Research conducted at the University of Kiel, Germany, and funded by Novartis AG (SIX: NOVN; NYSE: NVS), suggests that aflibercept, marketed by Regeneron (NASDAQ: REGN) may impair the wound-healing ability and phagocytic capacity of RPE cells. The study, performed by Prof. Alexa Klettner and colleagues at Kiel’s Department of Ophthalmology is published in the British Journal of Ophthalmology (2014;98:1448–1452. doi:10.1136/bjophthalmol-2014-305105). The research compared the impact of aflibercept, bevacizumab and ranibizumab on cultured porcine retinal pigment epithelium (RPE) cells. The impact of aflibercept on cell viability was assessed with MTT and trypan blue exclusion assays while wound healing was assessed with a standard scratch assay.


The research focused on the three main anti-VEGF compounds – bevacizumab, ranibizumab and aflibercept – used to treat age-related macular degeneration (AMD), diabetic macular edema (DME) and retinal vein occlusion (RVO). The three compounds differ in both molecular structure and VEGF binding affinities: bevacizumab is a humanized murine full-length antibody against VEGF-A molecular weight of 149 kDa; ranibizumab is a high affinity Fab-fragment against VEGF-A, molecular weight of 48 kDa, and; aflibercept is a fusion protein with a molecular weight of 115 kDa, composed of the 2nd immunoglobulin domain of the VEGFR-1 and the 3rd immunoglobulin domain of the VEGFR-2 connected to an Fc-fragment. In addition, the three compounds have three different clinically relevant concentrations: bevacizumab is used at 0.25mg/ml, ranibizumab at 0.125mg/ml and aflibercept at 0.5mg/ml.
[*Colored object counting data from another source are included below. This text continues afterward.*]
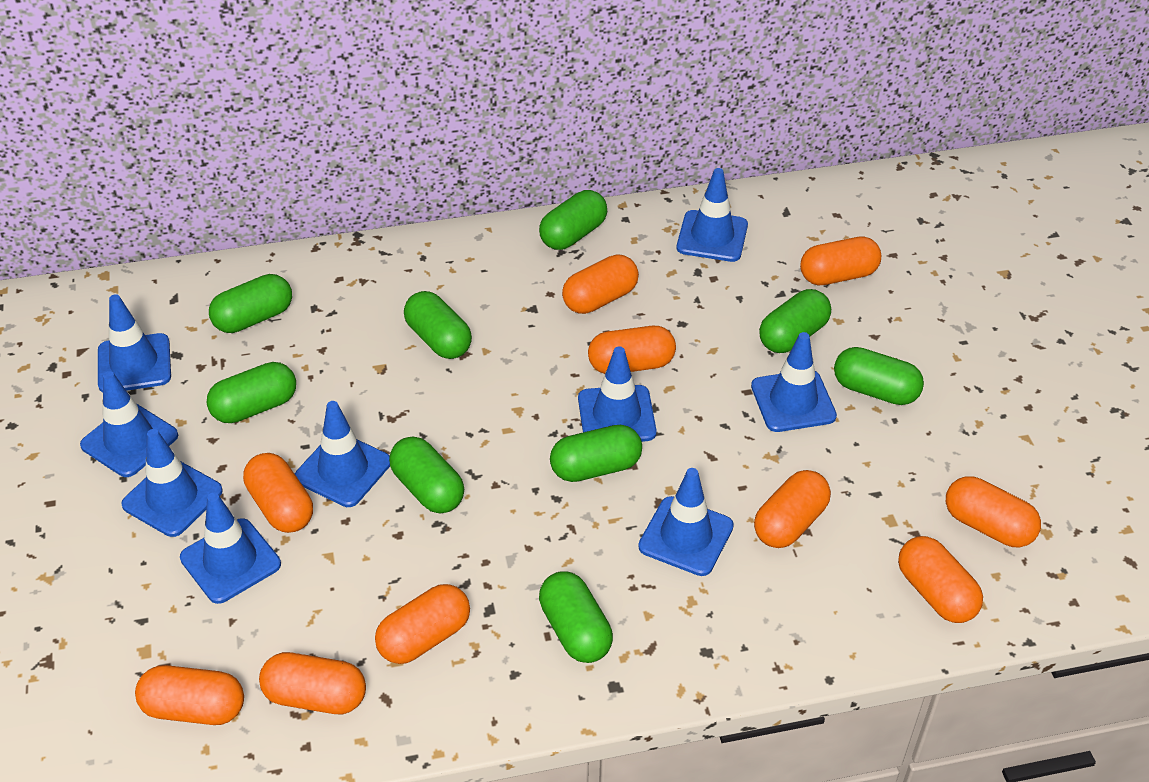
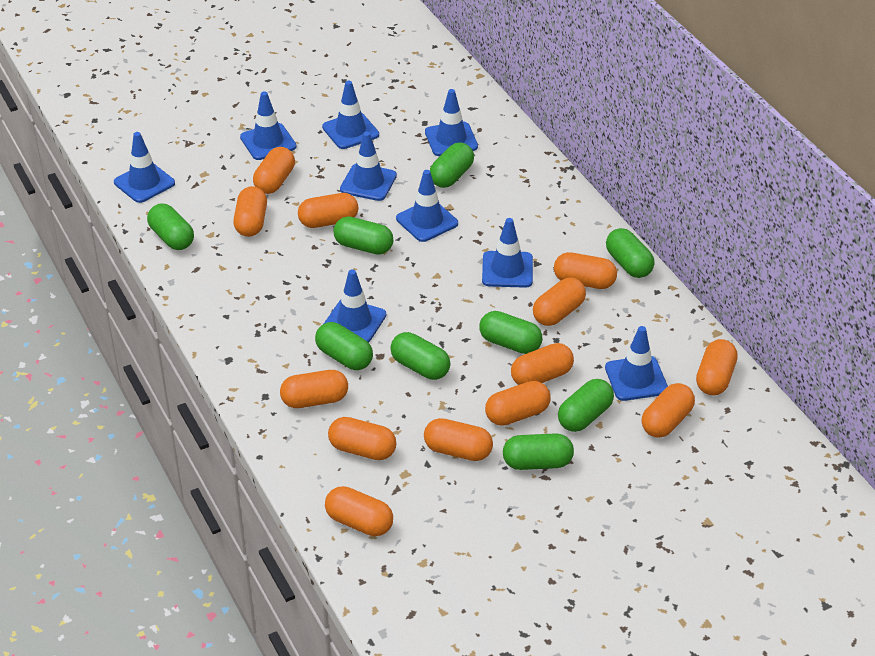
orange capsule: 10 -> 13

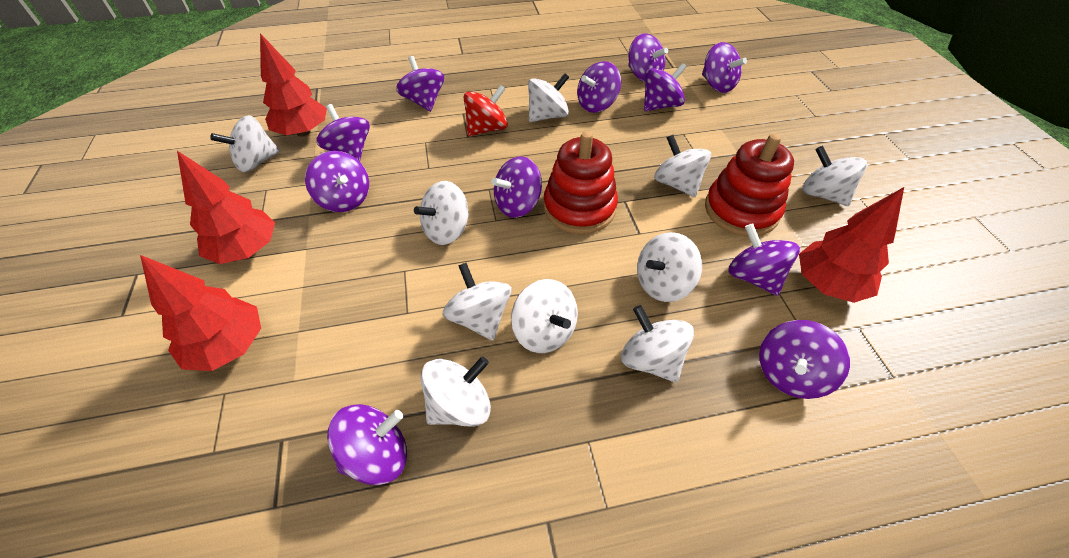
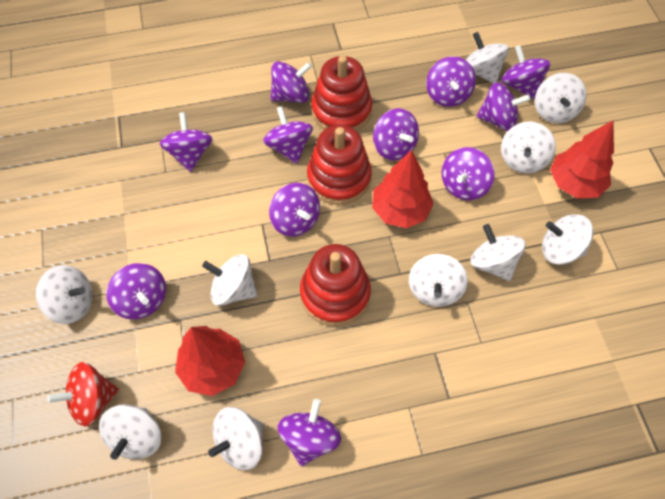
red stacking toy: 2 -> 3
red tree: 4 -> 3

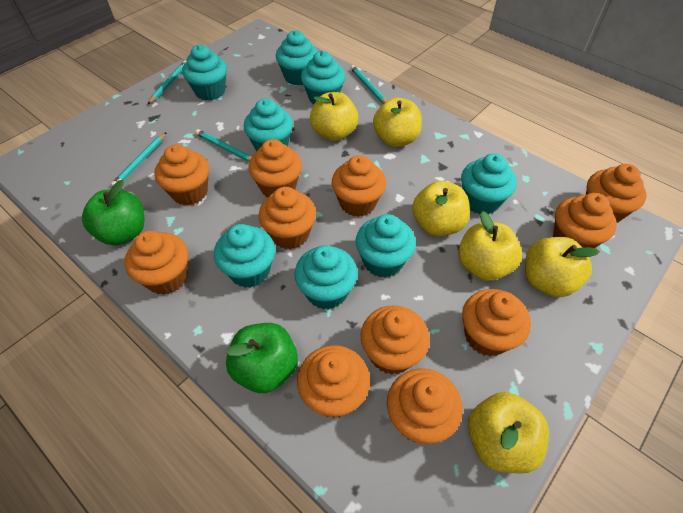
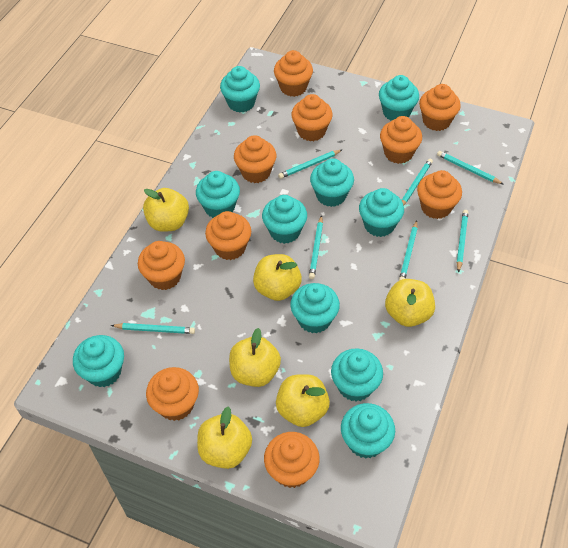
green apple: 2 -> 0
orange cupcake: 11 -> 10
turquoise cupcake: 8 -> 10
turquoise pencil: 4 -> 7

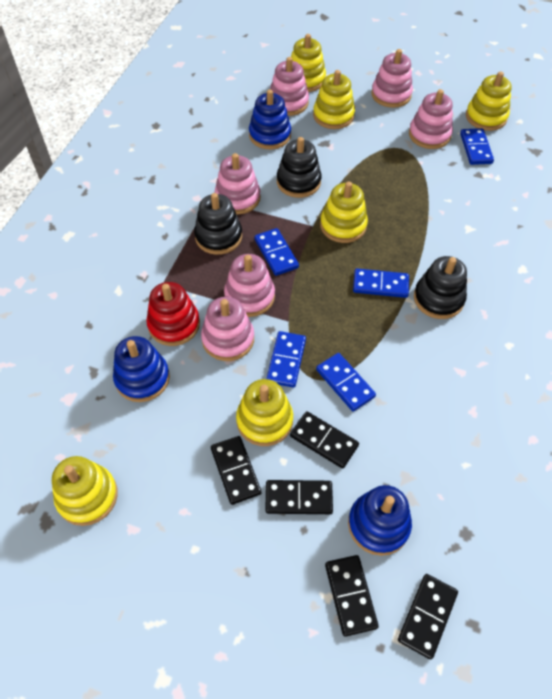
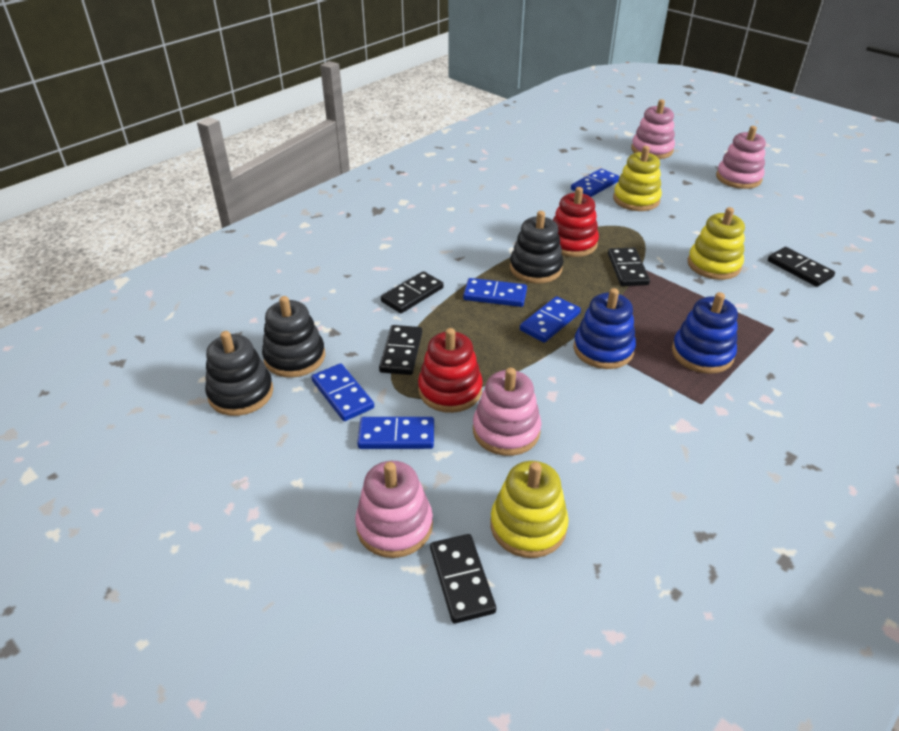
blue stacking toy: 3 -> 2
pink stacking toy: 6 -> 4
red stacking toy: 1 -> 2
yellow stacking toy: 6 -> 3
The researchers conducted a basic wound healing “scratch assay” designed to measure the migratory ability of the cultured cells. The RPE cells were seeded in 12-well plates and, when confluent, three wounds were scratched in the cell layer with a toothpick following which photographs captured their configuration. The three compounds – aflibercept, ranibizumab, or bevacizumab – were added to the wells at specific concentrations and 24 hours later, further photographs taken at the same coordinates allowed the researchers to analyse the migration of the cells. The assays showed that all three compounds, at a concentration of 0.125mg/ml, showed no statistically significant effect on wound healing however, at their clinically relevant concentrations, both aflibercept (0.5mg/ml) and bevacizumab (0.25mg/ml) showed statistically significant effects on wound healing when compared with control (control 87.3±8.4% closure, aflibercept 500 mg/mL 70.3±10.3% closure, p<0.01; bevacizumab 250 mg/mL 80.7±6.8% closure, p<0.05). Commenting in the result, the researchers stated, “[t]he impairment of wound healing by aflibercept may indeed constitute an adverse effect of this drug which may be of clinical consequences” however, the published work additionally cautioned that, “Whether our in vitro findings are of clinical relevance in vivo, however, remains to be seen, especially as the clinically relevant concentrations refers to the intravitreal concentration immediately after injection, and may not reflect the actual concentration reached at the RPE.”